Air New Zealand ‘Men in Black’ safety video – Israel Dagg ft. Stan Walker
The prime ministers will tonight celebrate the freshly inked NZ-UK free trade agreement, a deal the British PM welcomed last October with a bit of sporty banter. “We’re absolutely thrilled that we seem to have driven for the line, we’ve scrummed down, we’ve packed tight and together we’ve got the ball over the line, and we have a deal,” said Johnson, whose prowess at the game of rugger is legend.

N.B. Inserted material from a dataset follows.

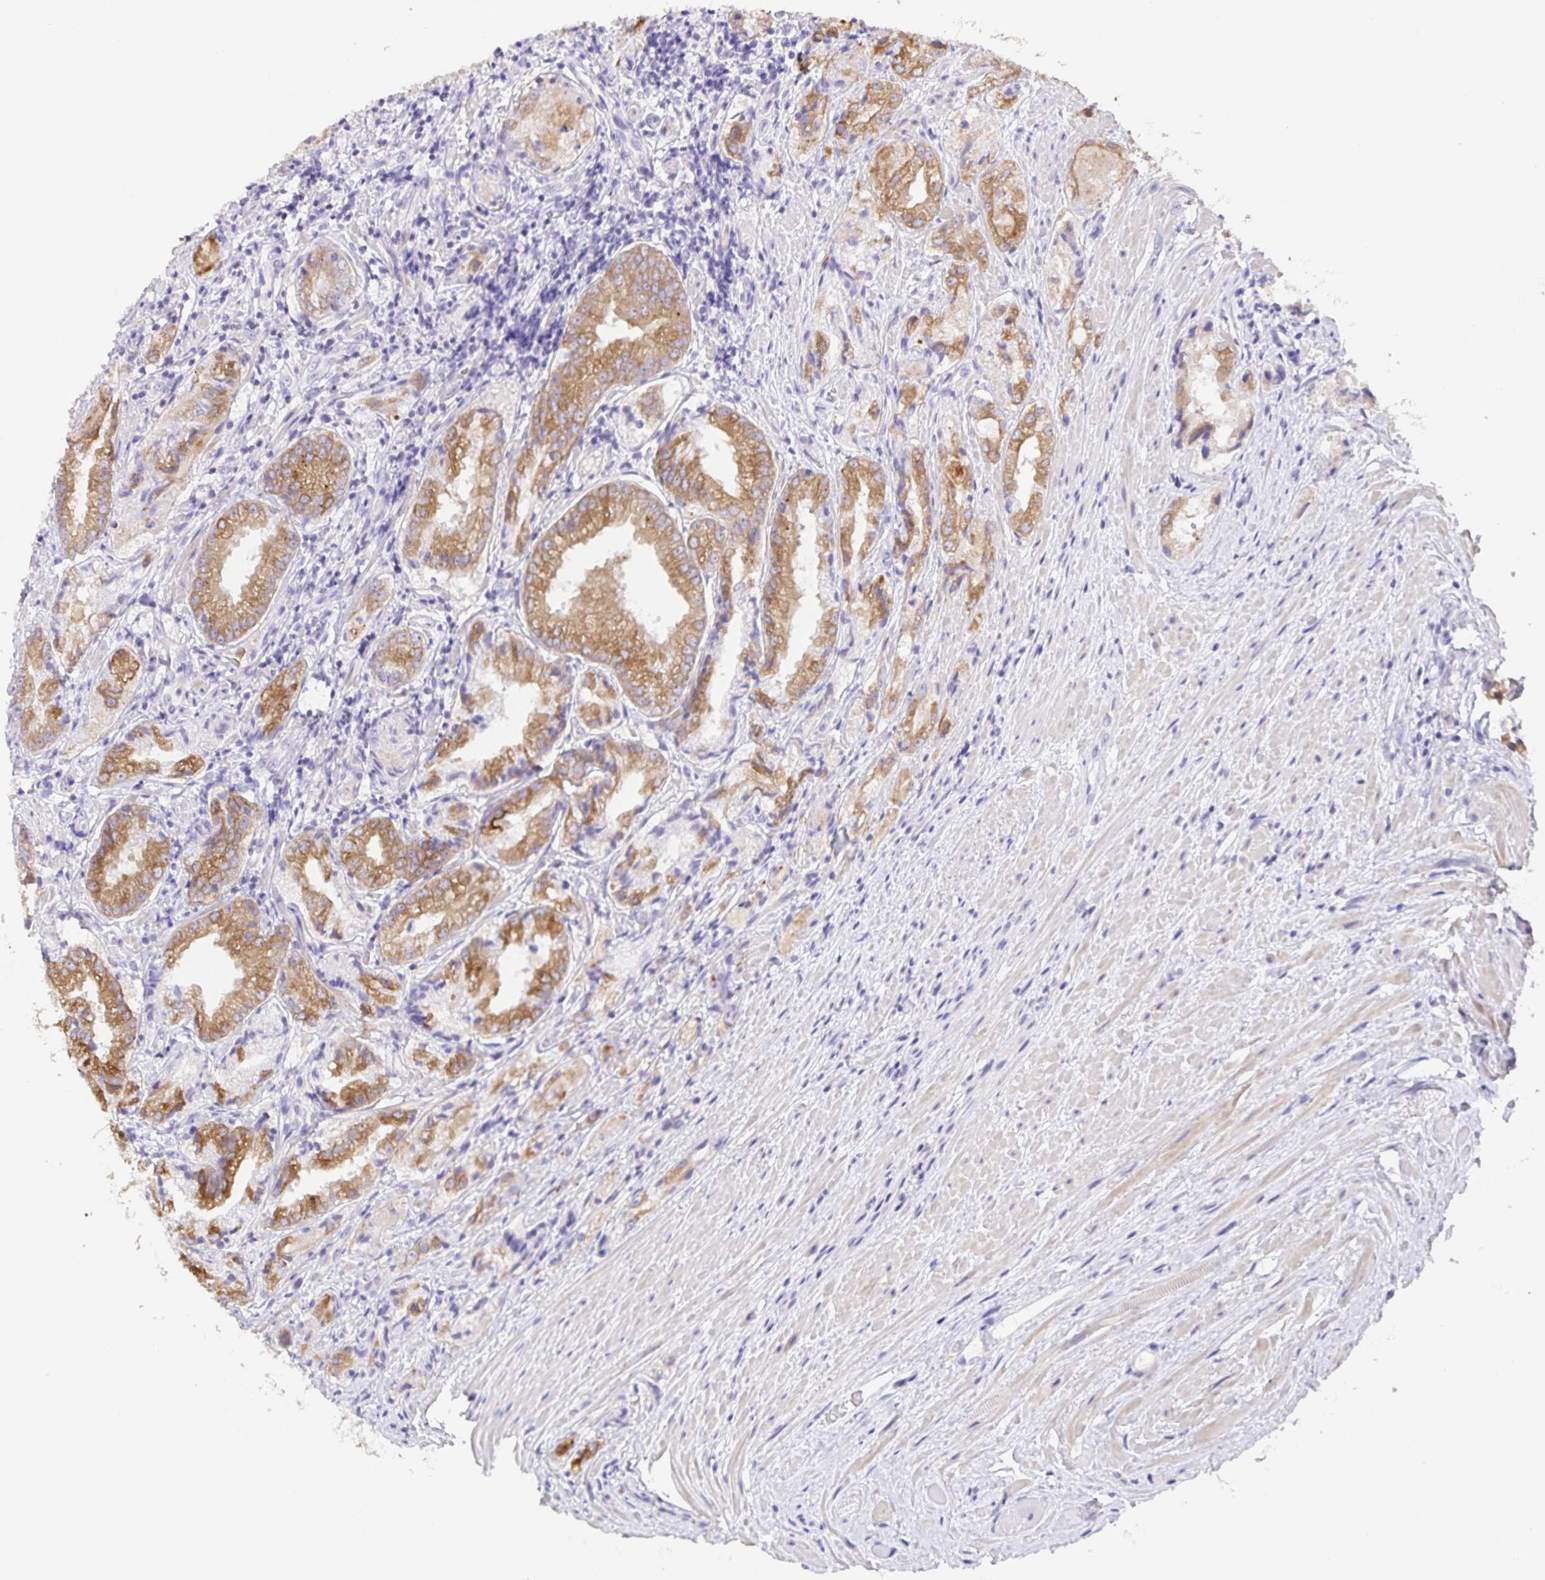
{"staining": {"intensity": "moderate", "quantity": "25%-75%", "location": "cytoplasmic/membranous"}, "tissue": "prostate cancer", "cell_type": "Tumor cells", "image_type": "cancer", "snomed": [{"axis": "morphology", "description": "Adenocarcinoma, High grade"}, {"axis": "topography", "description": "Prostate"}], "caption": "This histopathology image demonstrates IHC staining of human prostate cancer (adenocarcinoma (high-grade)), with medium moderate cytoplasmic/membranous expression in about 25%-75% of tumor cells.", "gene": "PRR36", "patient": {"sex": "male", "age": 61}}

In acknowledgement of that expertise, why not chuck on a USB stick the greatest New Zealand rugby song of all, sung in stadiums around the country: the Air New Zealand Men In Black safety video. (Maybe add the Sean Fitzpatrick giant fist car thing, too.)
Six60 – Six60
What better than the first album from the groundbreaking band that named themselves both for a Dunedin street address and to deeply confuse foreigners unfamiliar with the New Zealand accent. Among the tunes that will resonate for a man with a complicated past is the triple-platinum ‘Don’t Forget Your Roots’.
OpShop – Second Hand Planet
Pretty obvious why this one goes in. Not for the cri de cœur of the award-winning ‘One Day’ (“All I can offer you is me / I’m all I can offer you right now / I’m all I am / All I am, yeah”), but because Jason Kerrison, the apocalypticist bunker builder and OpShop lead singer, recently won The Masked Singer dressed as a massive tuatara, and – as you know – during Boris Johnson’s last trip to Aotearoa he had a lovely time at Zealandia with a tuatara.
An earlier version incorrectly and foolishly located ‘Done’ on the album Melt. We’ve corrected that to Blow.